Outro dado importante apresentado pelo estudo é com relação a Internet, que é ausente em 178 unidades, somando as estaduais e municipais. Vale lembrar que das que possuem o recurso, nem todas dispõem da qualidade esperada, já que 973 não estão com o serviço de banda larga.

Informações detalhadas por rede

No caso das escolas da rede municipal de ensino de Mato Grosso, eram 377.830 alunos matriculados em 2020, sendo que das 1.498 escolas, 149 não possuíam internet (9,95%), 596 não tinham banda larga (39,7%), 41 não contavam com banheiro (2,74%), 35 estavam sem rede esgoto (2,34%), 8 sem água (0,53%), 26 sem água potável (1,74%), 25 sem energia (1,67) e 666 não tinham pátio ou quadra coberta (44,46%).

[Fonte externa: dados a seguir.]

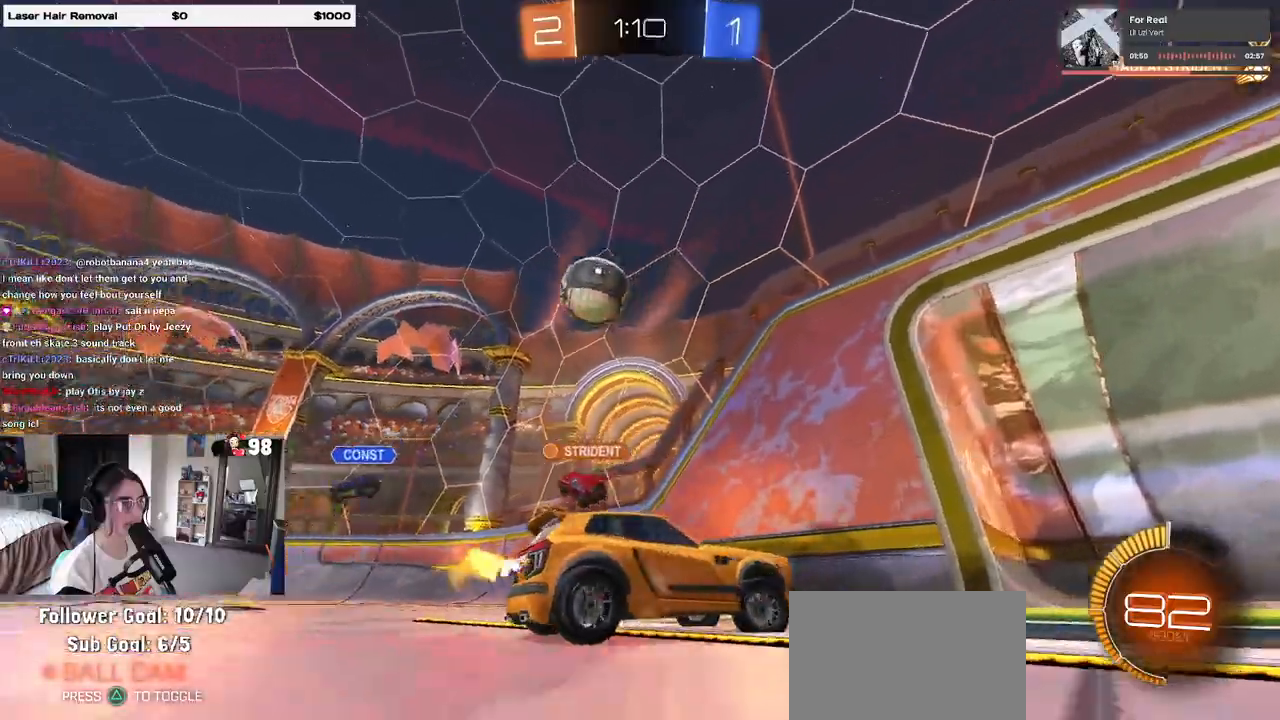
{"buttons": ["SQUARE", "R2"], "left_stick": "up-left", "right_stick": "center"}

Já no que se refere às 767 escolas da rede estadual, que contavam com 361.454 mil alunos matriculados, 29 não tinham internet (3,78%) e 377 não contavam com banda larga (49,15%), 17 não possuíam banheiro (2,22%), 33 estavam sem rede de esgoto (4,30%), 8 sem água (1,04%), 66 sem água potável (8,60%), 7 sem energia (0,91%) e 228 não tinha pátio ou quadra coberta (29,73%).

O que diz a Seduc?

A reportagem do LIVRE entrou em contato com a Secretaria de Estado de Educação para comentar as estatísticas, mas até o fechamento desta matéria não obteve resposta. O espaço continua aberto para manifestações.